Compounds 7 (a) and 3 (b) demonstrate the ability to significantly inhibit TOP2A-dependent TCF-transcription using SW620 tumor organoids transduced with the TOPflash luminescent reporter. Compounds 7 (c) and 3 (d) also demonstrated the ability to reverse EMT using SW620 tumor organoids transduced with EcadPro-RFP or VimPro-GFP EMT biomarker reporters over a 72 h treatment time course as indicated. Reversion of EMT is characterized by downregulation of vimentin and upregulation of E-cadherin promoter activity. Representative tumor organoid images are shown above each bar graph. (e) Compounds 7 and 3 also significantly inhibit colony formation over seven days, which is a measure of the loss of cancer stem cell stemness. (f) SW620 tumor organoids were treated with 7 and 3 for 72 h, tumor organoids were dissociated, and viable cell invasive potential was measured for additional 72h incubation. Compounds 3 and 7 both significantly inhibit the invasive potential of SW620 cells. Significance was determined using the Student’s t-test analysis.

Figure 4.. Dose response studies measuring inhibition of TOP2A decatenation.

(a) Prototype 7 analog dose response curves were generated using DNA decatenation gels as demonstrated with compound 42. Control lanes with DNA markers, include: decatenated DNA (M1) and Catenated DNA (M2). Dose response studies were conducted using 2-fold dilutions as indicated. (b) Representative dose response curves with analogs 7, 42 and 53.

Figure 5.. Structure activity relationship summary.

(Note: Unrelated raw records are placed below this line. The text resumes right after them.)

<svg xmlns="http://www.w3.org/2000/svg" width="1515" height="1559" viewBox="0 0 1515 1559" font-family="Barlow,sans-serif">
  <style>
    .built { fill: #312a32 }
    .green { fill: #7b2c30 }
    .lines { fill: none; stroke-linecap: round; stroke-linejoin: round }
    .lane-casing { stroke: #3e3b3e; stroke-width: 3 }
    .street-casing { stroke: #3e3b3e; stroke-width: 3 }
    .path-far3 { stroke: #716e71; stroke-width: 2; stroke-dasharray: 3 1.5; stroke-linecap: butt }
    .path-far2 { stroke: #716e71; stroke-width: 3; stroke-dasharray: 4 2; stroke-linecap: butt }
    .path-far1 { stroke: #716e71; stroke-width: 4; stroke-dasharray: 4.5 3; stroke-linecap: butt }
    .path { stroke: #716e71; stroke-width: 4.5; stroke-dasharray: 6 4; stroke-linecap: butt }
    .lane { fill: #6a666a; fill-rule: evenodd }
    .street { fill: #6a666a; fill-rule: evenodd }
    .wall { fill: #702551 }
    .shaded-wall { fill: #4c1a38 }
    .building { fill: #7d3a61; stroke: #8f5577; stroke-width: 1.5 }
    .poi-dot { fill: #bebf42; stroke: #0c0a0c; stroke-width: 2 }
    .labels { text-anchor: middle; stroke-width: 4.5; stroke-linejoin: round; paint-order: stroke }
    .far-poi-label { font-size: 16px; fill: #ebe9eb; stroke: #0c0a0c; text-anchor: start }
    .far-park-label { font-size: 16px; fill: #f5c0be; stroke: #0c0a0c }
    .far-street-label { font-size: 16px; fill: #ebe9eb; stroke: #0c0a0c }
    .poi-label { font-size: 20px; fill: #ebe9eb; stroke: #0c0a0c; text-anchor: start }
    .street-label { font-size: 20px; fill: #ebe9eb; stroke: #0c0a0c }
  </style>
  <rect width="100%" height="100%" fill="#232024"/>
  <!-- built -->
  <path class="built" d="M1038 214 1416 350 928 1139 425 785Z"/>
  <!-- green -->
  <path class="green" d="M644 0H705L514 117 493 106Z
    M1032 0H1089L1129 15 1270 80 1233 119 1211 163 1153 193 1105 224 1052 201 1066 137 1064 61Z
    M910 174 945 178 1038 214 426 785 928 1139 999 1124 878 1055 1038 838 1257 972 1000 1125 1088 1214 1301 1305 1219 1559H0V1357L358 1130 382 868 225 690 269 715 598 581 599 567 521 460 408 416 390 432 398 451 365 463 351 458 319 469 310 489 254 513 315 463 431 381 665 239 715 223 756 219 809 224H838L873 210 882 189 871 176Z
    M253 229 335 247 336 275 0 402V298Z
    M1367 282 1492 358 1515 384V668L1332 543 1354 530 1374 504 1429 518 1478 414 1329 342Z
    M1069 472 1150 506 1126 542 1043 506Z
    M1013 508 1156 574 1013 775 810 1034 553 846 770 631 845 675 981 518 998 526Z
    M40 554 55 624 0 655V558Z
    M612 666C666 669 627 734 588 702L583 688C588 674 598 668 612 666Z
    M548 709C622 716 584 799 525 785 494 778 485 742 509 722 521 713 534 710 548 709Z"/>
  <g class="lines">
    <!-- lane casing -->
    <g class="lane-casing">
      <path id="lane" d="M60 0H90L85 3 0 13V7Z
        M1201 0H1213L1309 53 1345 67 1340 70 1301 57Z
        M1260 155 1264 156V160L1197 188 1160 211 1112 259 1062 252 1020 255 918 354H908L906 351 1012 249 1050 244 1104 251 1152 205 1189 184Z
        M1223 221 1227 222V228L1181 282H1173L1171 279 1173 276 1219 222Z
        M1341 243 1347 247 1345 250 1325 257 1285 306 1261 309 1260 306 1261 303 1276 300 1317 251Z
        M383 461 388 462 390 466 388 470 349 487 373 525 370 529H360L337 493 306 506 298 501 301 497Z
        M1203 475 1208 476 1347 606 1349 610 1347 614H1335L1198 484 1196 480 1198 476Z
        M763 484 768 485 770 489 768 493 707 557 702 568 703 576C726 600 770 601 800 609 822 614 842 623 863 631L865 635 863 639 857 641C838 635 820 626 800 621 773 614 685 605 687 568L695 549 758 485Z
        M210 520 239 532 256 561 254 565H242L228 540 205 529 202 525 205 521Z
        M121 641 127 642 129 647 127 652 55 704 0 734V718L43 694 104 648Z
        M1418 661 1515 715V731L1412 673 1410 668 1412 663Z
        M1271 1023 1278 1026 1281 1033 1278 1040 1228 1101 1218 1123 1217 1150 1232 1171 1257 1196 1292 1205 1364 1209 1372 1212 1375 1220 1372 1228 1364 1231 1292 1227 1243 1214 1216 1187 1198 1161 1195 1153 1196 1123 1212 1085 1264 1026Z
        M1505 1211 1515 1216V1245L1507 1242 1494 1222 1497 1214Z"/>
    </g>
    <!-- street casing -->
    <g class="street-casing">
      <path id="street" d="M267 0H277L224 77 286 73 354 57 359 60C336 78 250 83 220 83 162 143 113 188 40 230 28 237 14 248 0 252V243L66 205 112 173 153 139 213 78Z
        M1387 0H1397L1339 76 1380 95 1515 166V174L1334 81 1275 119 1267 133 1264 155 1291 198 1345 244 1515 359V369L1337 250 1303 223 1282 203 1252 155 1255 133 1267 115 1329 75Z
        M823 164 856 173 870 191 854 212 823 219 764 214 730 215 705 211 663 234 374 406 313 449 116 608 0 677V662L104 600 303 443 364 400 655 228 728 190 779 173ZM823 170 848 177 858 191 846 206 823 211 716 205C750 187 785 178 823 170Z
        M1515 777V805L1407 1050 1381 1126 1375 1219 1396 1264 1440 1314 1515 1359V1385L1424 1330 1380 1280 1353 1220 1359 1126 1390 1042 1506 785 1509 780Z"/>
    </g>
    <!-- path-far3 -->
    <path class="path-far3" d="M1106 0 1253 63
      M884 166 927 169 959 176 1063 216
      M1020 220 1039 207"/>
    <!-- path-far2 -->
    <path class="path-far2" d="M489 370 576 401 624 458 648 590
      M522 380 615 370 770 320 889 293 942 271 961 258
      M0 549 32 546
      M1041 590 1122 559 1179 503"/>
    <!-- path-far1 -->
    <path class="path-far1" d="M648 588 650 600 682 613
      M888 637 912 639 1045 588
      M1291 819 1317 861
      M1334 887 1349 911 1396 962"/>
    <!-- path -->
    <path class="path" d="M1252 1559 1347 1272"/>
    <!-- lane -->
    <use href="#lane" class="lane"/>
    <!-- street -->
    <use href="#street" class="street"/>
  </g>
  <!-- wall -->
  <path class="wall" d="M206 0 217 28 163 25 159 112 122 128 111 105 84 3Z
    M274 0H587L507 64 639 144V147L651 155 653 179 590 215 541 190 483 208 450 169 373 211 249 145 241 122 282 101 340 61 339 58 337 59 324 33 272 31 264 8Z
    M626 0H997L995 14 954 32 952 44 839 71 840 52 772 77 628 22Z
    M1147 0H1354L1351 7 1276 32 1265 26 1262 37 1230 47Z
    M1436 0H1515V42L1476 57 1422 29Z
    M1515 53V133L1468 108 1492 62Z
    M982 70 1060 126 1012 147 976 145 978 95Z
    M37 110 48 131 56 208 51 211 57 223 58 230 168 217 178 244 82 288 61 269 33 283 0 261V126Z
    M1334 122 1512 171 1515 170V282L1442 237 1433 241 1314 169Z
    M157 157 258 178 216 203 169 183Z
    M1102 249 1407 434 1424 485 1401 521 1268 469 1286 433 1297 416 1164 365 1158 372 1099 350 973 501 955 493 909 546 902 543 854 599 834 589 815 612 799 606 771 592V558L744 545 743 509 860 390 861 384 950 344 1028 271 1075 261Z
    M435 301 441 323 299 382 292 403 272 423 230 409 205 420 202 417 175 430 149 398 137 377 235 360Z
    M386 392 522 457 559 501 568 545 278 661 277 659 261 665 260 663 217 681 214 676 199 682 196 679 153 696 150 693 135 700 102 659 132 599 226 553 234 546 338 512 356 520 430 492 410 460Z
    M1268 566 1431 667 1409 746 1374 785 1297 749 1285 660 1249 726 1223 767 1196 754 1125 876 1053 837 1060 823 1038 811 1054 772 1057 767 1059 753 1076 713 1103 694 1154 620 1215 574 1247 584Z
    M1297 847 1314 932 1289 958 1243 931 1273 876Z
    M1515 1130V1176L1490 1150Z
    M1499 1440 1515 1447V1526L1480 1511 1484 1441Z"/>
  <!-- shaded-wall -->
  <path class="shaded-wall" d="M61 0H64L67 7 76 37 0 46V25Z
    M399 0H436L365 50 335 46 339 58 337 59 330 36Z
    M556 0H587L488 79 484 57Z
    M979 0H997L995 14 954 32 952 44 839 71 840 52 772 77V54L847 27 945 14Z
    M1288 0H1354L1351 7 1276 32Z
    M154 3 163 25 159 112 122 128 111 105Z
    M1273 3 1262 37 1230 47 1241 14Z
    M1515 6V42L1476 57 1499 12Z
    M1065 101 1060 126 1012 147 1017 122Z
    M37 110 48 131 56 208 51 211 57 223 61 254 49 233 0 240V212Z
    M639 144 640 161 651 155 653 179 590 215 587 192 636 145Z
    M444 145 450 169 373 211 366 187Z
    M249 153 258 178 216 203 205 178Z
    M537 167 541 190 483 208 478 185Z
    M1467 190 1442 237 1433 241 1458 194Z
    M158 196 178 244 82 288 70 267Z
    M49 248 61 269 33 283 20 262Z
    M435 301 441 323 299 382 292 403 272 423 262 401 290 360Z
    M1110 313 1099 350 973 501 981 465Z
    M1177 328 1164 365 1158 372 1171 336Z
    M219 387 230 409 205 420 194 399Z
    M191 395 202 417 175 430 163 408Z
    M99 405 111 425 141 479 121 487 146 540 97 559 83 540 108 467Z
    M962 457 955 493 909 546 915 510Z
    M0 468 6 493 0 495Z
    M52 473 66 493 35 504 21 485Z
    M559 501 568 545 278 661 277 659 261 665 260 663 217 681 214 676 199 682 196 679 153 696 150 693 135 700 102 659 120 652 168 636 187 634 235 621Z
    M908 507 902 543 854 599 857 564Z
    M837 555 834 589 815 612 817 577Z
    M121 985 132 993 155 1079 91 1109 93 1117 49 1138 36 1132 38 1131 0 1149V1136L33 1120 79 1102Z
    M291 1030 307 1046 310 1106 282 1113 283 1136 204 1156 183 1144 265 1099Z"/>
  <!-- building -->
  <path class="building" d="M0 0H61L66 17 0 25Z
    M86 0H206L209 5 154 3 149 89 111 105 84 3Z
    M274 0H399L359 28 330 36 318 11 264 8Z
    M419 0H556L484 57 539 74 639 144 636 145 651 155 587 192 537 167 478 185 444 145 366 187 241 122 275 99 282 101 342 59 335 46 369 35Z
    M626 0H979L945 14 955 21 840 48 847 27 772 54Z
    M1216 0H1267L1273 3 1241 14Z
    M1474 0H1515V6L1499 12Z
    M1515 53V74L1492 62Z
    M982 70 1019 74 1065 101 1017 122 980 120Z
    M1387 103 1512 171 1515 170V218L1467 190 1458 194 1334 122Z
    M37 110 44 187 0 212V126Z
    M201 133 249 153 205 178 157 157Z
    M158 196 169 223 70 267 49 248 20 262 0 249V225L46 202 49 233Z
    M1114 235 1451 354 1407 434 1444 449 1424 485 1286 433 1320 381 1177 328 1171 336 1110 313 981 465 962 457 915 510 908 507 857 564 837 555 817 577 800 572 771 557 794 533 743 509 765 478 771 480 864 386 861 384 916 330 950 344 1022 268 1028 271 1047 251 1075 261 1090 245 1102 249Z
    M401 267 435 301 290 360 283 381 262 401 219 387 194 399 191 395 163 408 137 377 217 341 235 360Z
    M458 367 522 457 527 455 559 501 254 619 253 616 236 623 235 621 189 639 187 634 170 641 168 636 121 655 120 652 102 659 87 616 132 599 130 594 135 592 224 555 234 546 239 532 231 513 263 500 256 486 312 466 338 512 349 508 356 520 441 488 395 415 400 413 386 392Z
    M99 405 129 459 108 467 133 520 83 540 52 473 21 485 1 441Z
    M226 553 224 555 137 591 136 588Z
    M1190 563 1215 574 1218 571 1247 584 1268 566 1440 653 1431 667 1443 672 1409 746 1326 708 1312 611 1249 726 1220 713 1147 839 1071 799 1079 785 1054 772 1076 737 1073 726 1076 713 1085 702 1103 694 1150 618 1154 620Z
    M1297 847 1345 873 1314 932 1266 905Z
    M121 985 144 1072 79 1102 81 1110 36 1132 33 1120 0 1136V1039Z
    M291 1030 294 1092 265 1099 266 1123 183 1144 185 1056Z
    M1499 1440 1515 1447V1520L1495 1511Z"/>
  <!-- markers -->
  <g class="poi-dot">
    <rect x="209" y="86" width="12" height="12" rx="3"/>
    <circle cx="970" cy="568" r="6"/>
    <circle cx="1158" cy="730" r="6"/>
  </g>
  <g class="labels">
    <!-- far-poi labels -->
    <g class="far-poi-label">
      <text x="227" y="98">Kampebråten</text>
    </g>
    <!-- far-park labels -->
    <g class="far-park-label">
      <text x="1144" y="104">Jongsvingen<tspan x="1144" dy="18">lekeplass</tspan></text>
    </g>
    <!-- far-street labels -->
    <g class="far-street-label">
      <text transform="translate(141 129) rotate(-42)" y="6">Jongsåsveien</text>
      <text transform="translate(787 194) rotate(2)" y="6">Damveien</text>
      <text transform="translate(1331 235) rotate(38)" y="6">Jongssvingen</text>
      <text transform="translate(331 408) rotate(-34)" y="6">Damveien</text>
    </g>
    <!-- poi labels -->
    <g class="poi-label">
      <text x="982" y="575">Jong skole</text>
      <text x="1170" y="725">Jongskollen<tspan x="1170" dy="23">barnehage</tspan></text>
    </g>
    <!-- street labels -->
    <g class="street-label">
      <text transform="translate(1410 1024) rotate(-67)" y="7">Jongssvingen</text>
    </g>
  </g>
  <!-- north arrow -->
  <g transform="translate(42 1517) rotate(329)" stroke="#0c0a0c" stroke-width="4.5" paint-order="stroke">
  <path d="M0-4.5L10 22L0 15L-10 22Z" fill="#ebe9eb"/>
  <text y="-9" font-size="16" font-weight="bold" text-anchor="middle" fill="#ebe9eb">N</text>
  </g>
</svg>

(a) Compound 7 docked into the TOP2A ATP binding site highlighting fluorine H-bond interaction (black dashed line). (b) Similarly, the trifluoromethyl group of 32 forms fluorine H-bonds with Arg98 (black dashed lines). (c) The SAR summary of TOP2A inhibitors, demonstrating water solubility with compound 42.

Figure 6.

(a) dose responses for the reversion of EMT biomarker reporter activity in SW620 tumor organoids. (b) Representative dose response images for both vimentin and E-cadherin reporter activity. At higher doses we observed potential early stages of cell death indicated by loss of RFP reporter activity. (c) representative brightfield images indicating TOP2A inhibitors prevent SW620 tumor organoid growth compared to DMSO (scale bars = 250 μm). (d) SW620 tumor organoid volumes were measured at 72 h quantifying compound effects on tumor growth. (e) At the highest doses, all compounds display an induction of apoptosis based on cleaved caspase 3 and 7 activity with 42 and 60 at ~9-fold and ~3-, respectively.

Figure 7.. TOP2A inhibitor effects on malignant properties of SW620 tumor organoids.

(a) The clonogenic assay results with TOP2A inhibitors demonstrate significant inhibition of CSC colony formation. The inset is a representative image of a DMSO control well of a 6-well plate. The expansion view shows detail of colonies formed, which are identified using area (μm²) min: 1×10⁴ and max: 4×10⁵, and masked in orange color for contrast. (b) The invasion assay results with TOP2A inhibitors demonstrate significant loss of invasive potential over days 1 through 4. The results in panel a and b were determined to be statistically significant using one-way ANOVA analysis, where P ≤ 0.0008 for each analog tested.

Scheme 1.

Syntheses of quinolines 3 and 7 prototype TOP2A ATP-competitive inhibitors.

Scheme 2.

Syntheses of prototype 7 designed analogs.

Scheme 3.

Syntheses of prototype 7 analogs with position 4 aromatic ring variations.